Maybe the Mayans were right! I can't imagine a world without Twinkies! I've been eating them since I was in grade school -- and that was back in the late 40s! The first thing I thought about when I heard it this morning was Woody in "Zombieland". I went to the grocery store to stock up, and the shelves were already bare! I totally blame the unions for this! Just like they ruined US Steel in Gary, IN where I grew up as a kid! Now no Twinkies, no Ho Hos, no WonderBread!!!:shock:


----------



## jandor123 (Oct 24, 2012)

Facinating, 

Some blame corporate greed and some blame the unions....conservitive vs. liberal.
Problem is, both are right, the corporations wanted to make money, because thats what comapnies do, they have a fiscal responsibility to make as much profit as possible for their shareholders. CEO are overpaid, but give their lives away for the money, 24x7 always working...

Unions (scum as far as im concerned) are "protecting" the worker. Making unreasonable demands they know the company wont agree to. While they take dues to fund give it to liberal concerns. The heck with the company, the heck with the worker, just as long as they can cause confusion and flex thier collective power. They know average American will foot the bill for their unemploment check.

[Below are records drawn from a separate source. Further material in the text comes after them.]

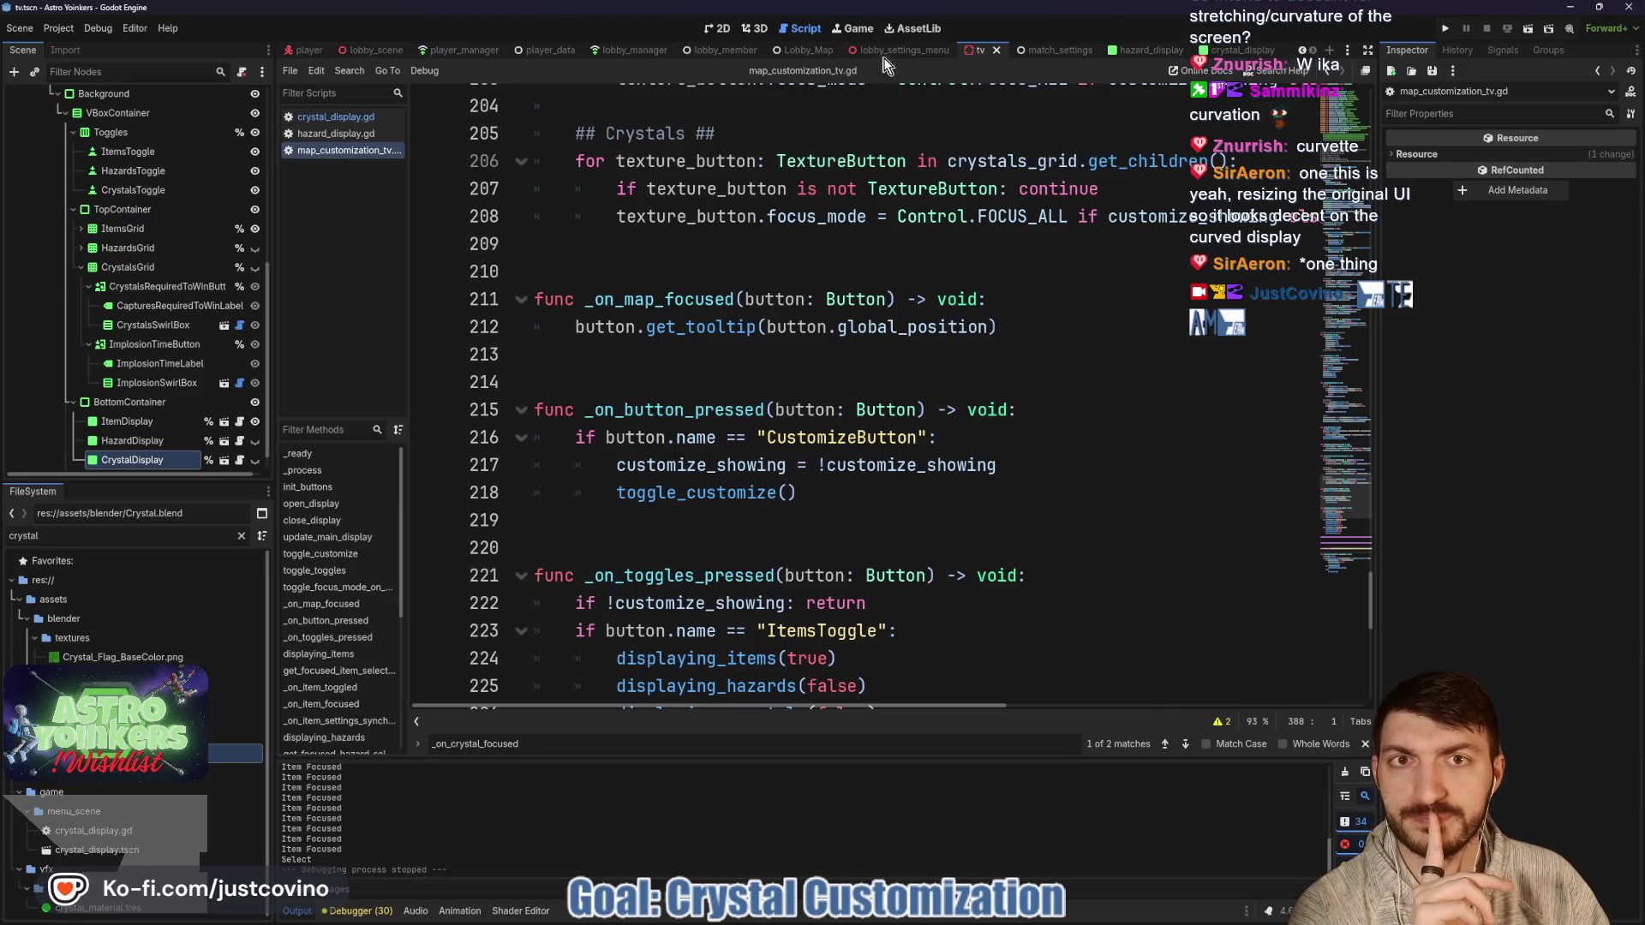
{"action": "left_click", "coordinate": [723, 27]}
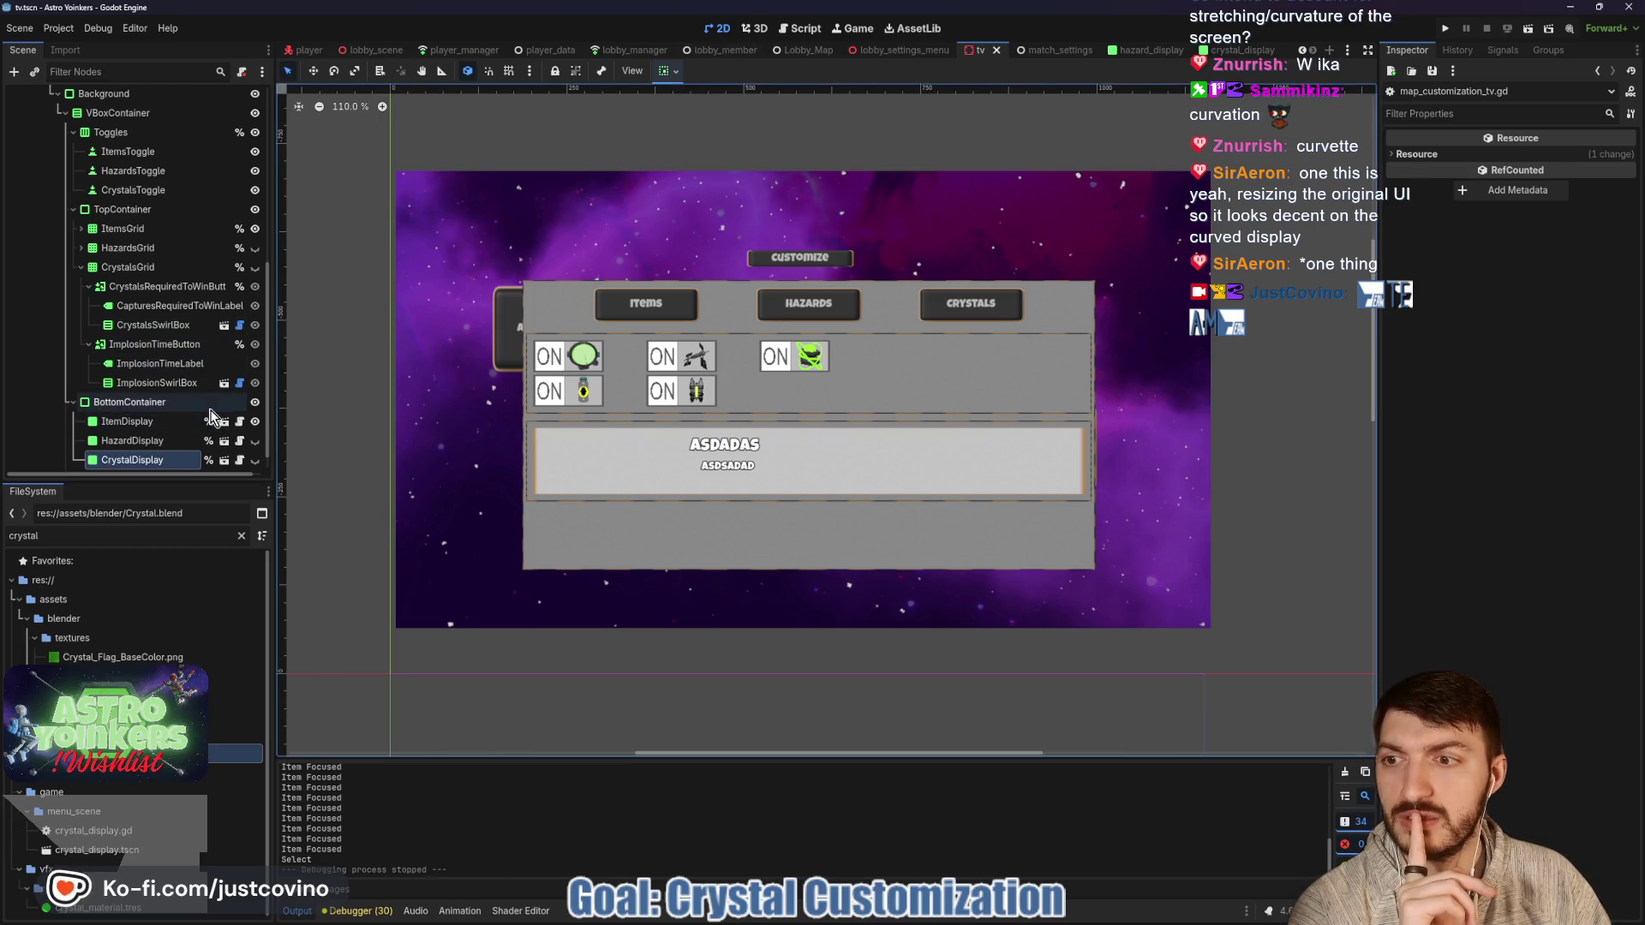
{"action": "scroll", "coordinate": [236, 422], "scroll_direction": "down", "scroll_amount": 1}
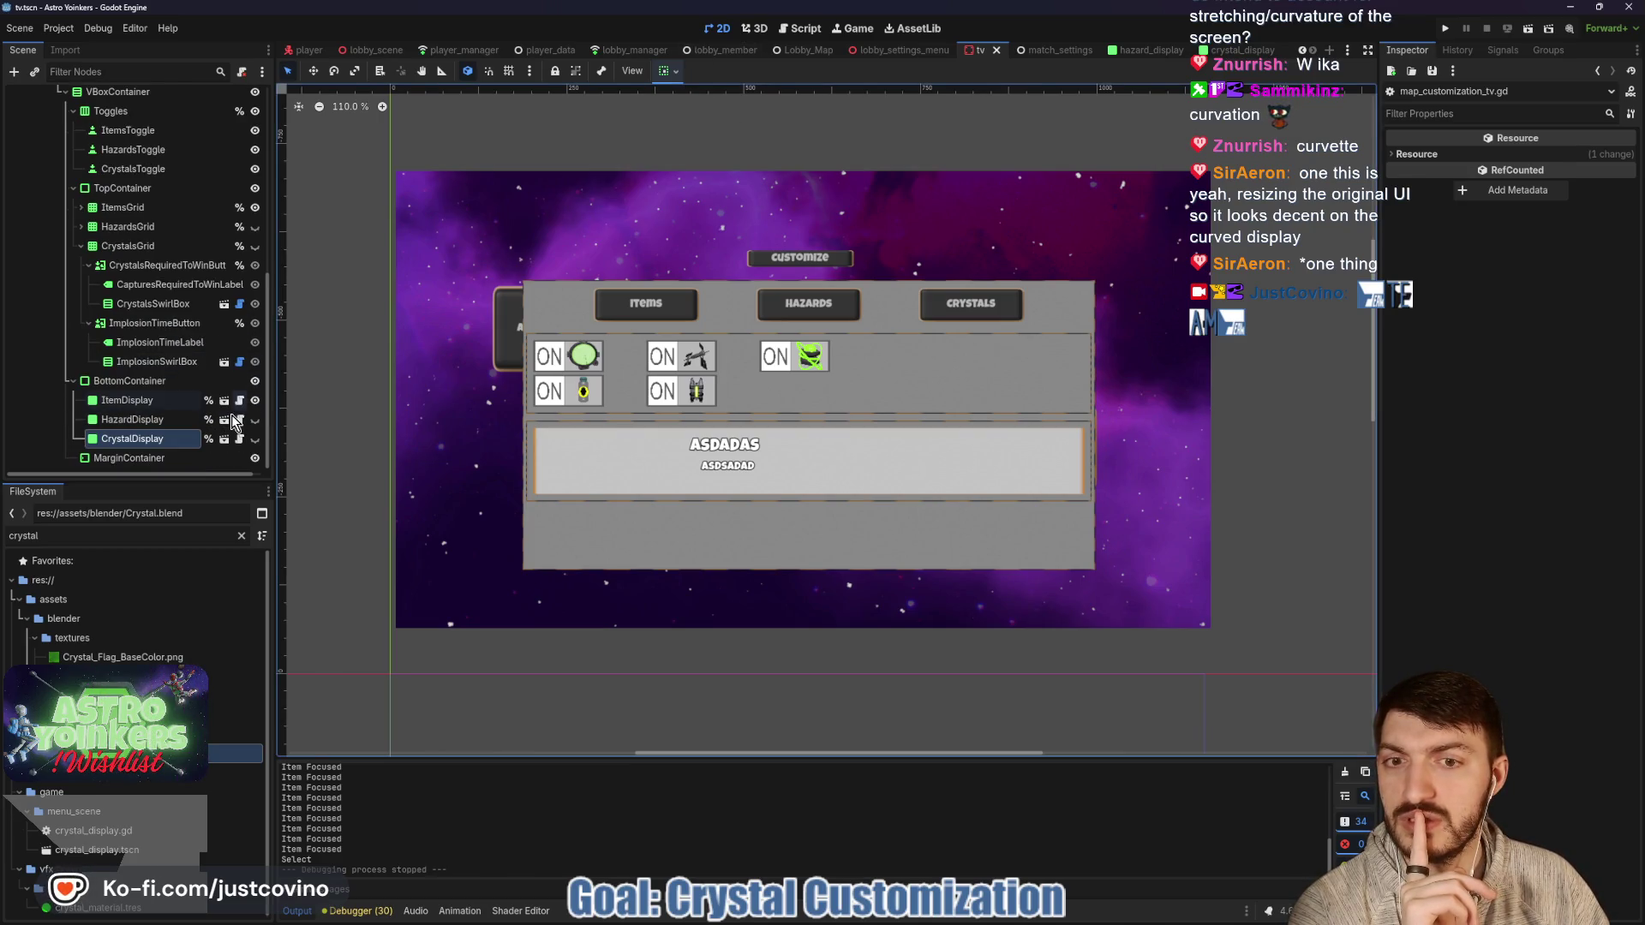
{"action": "scroll", "coordinate": [239, 326], "scroll_direction": "up", "scroll_amount": 5}
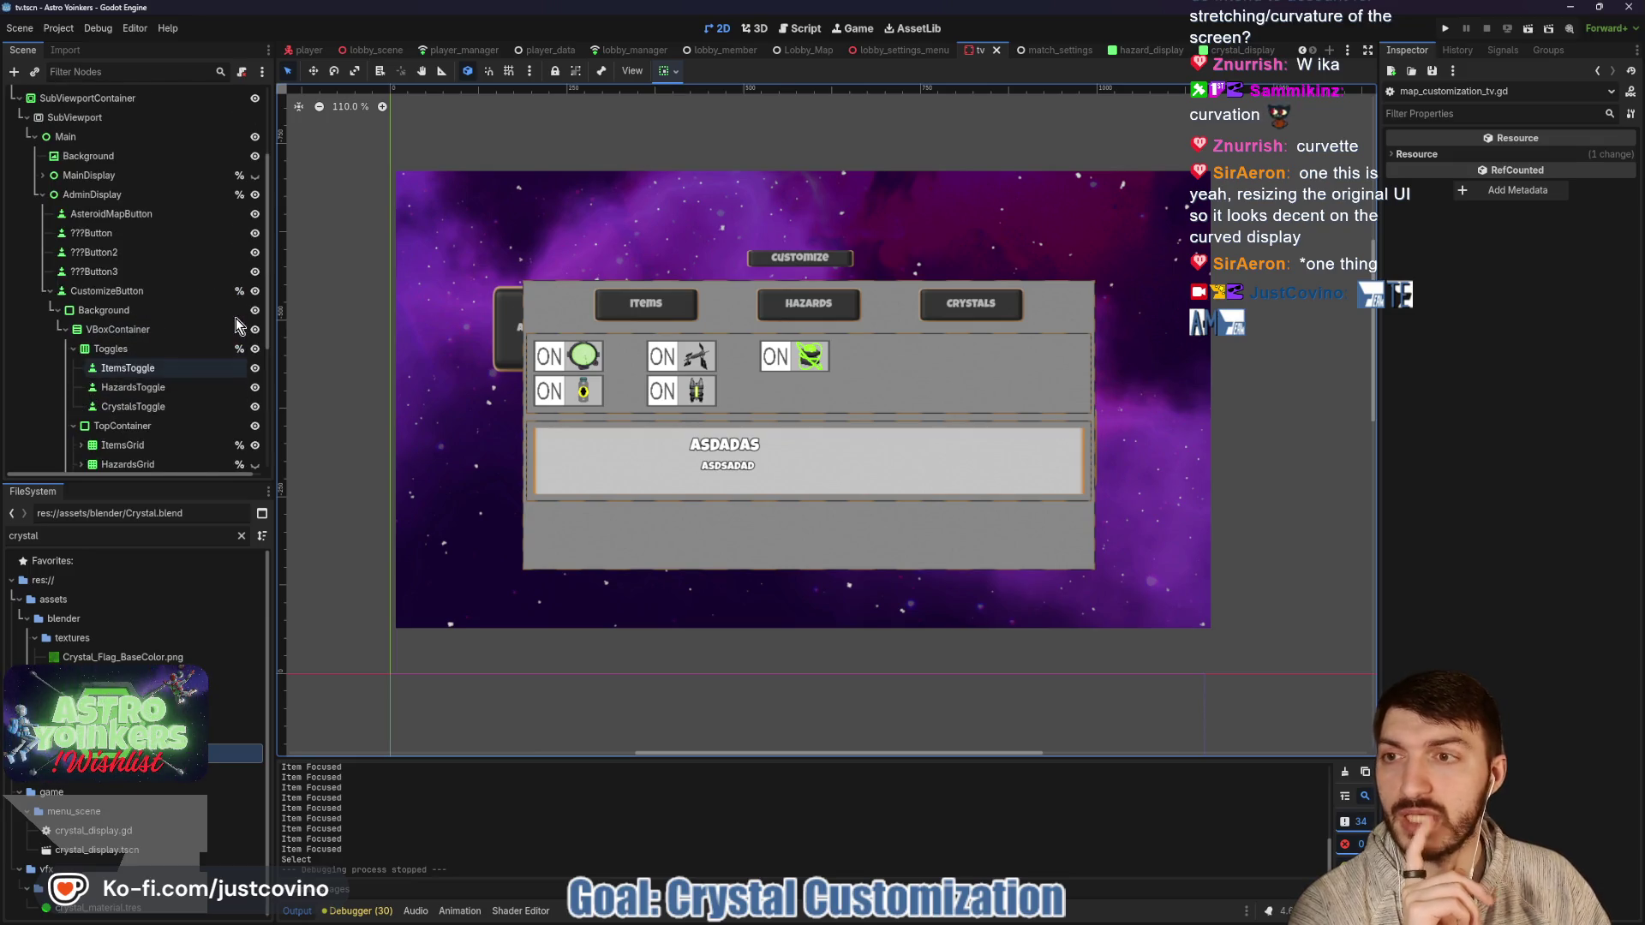
{"action": "scroll", "coordinate": [239, 325], "scroll_direction": "up", "scroll_amount": 3}
Back in the script, inspect customize_button on line 191, then launch File Explorer.
{"action": "left_click", "coordinate": [239, 97]}
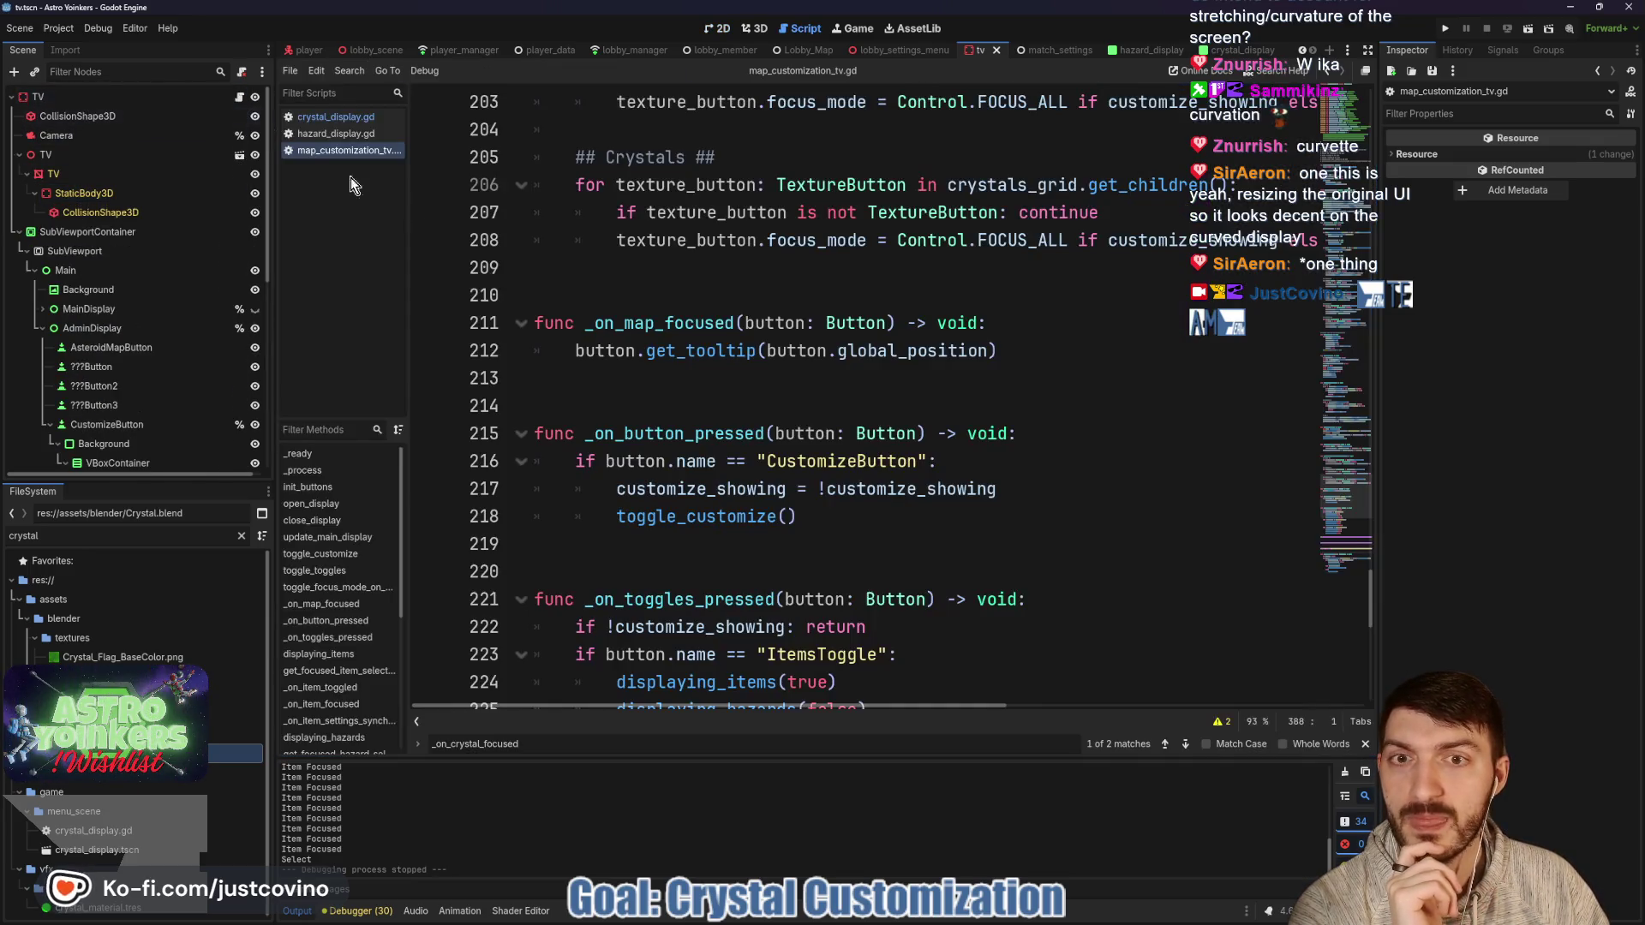
{"action": "scroll", "coordinate": [698, 367], "scroll_direction": "up", "scroll_amount": 4}
{"action": "scroll", "coordinate": [697, 367], "scroll_direction": "up", "scroll_amount": 3}
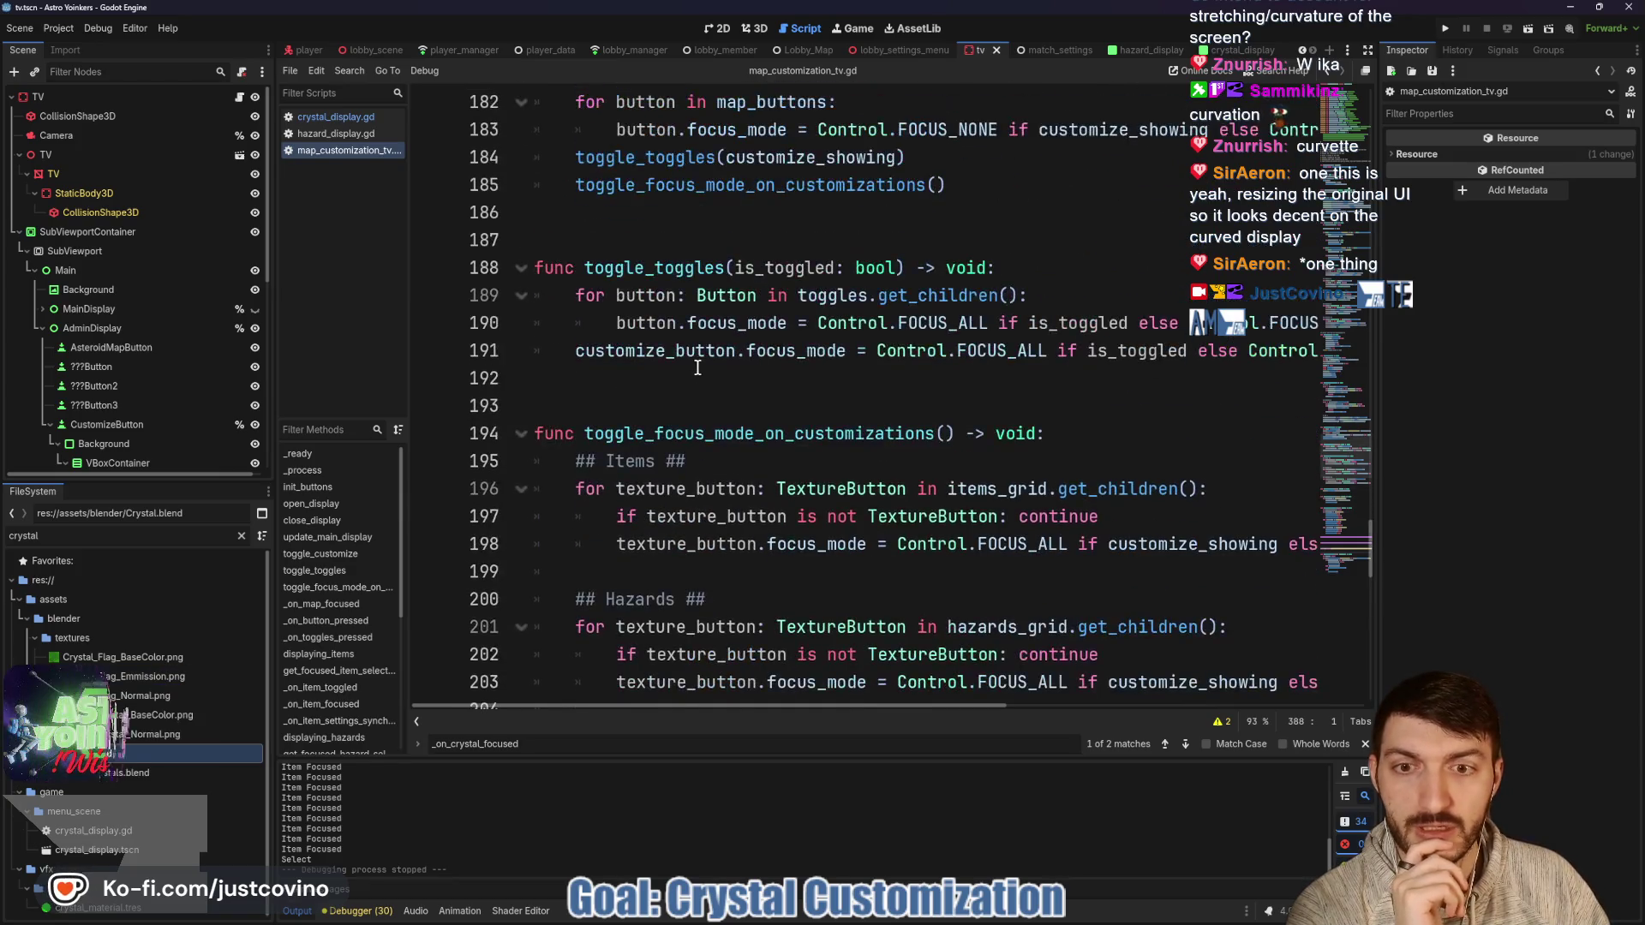
{"action": "scroll", "coordinate": [698, 367], "scroll_direction": "up", "scroll_amount": 1}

It's wrong either way you look at it. However, i tend to lean toward the CEO. I have been in the corporate thick, it's not easy and they often sacrifice the things we cherish for the pay. But, it can only go to a certain point. Once they get to millionaires, its time to reflect, its time to give back..


----------



## SOCOM42 (Nov 9, 2012)

The biggest thing the unions are interested in are the pension funds. 
That is their personal piggy bank, it always has been. 
When the poor suckers go out on strike and get virtually nothing from the union.
The fat cats in it still live on their over bloated paycheck.
I helped organize a union back in 1972 for the people in a stamping house.
Mostly european immigrants, the company was screwing them.
The greed of the union just like in this situation put the company out of business 10 years later. 
They kept the pension funds they collected. Screwing the people twice.


----------



## C5GUY (Mar 22, 2012)

shotlady said:


> look at all the states legalizing recreational marijuana, and now theres no twinkies.


LOL!! Life can be so unfair sometimes.


----------



## survival (Sep 26, 2011)

Looks like Sun Capital might buy them:

Exclusive: Sun Capital wants to buy Hostess - The Term Sheet: Fortune's deals blog Term Sheet


----------



## punch (Nov 6, 2012)

Well the union and management have agreed to mediation, at least for a couple of days...


----------



## Lattice (Nov 19, 2012)

Just out of curiosity. How many of the folks here who are complaining about unions have honestly been a part of one?

I am not what some would call pro union. But neither am I anti union. Though before I joined one years and years ago I was much like many of you. Then when I did I learned a lot more than the talking heads tell you. 

Yes, there are some issues still with them.


----------



## C5GUY (Mar 22, 2012)

I am not anti-union in any form. I worked for the railroad for 32+ years with most of them being in management and thus non-union. I dealt with unions and union representatives every day and like anything else there was some good and some bad about both unions and union reps'. What I do know is that the company I worked for would indeed run rough shod over their employees had it not been for the strength of the unions. This company and with most, has no regards for it's employees other than for the bottom line.


----------



## SOCOM42 (Nov 9, 2012)

lattice said:


> just out of curiosity. How many of the folks here who are complaining about unions have honestly been a part of one?
> 
> I am not what some would call pro union. But neither am i anti union. Though before i joined one years and years ago i was much like many of you. Then when i did i learned a lot more than the talking heads tell you.
> 
> Yes, there are some issues still with them.


in the early 60's i belonged to a union run by i. W. Abel.
In the early 70's i help organize one in a metal stamping house.
They were screwing the immigrant polish workers employed there. 
A little after 10 years later the company went bust because of the unions greed. 
They weren't interested in getting more per hour for the people, but a greater contribution into the pension fund. 
That fund is their personal piggy bank. Their is so much float in it they can do what the please with it.
Don't tell me about union benevolence.


----------



## Lattice (Nov 19, 2012)

I have no illusions about unions. People are greedy by nature, when they are organized they are even more greedy, but much of what has been spread around by the talking heads is not entirely accurate. Whis is the reason for my question in my previous post. 

I can not speak to pension funds. There was no pension when I joined the union down at Case. And there are serious problems with many unions. One of which is how retirees stay with the union after they are done working. They have no stake in the future of the company, they could care less if it goes belly up because it will not affect them. But make up a large portion of the members.


----------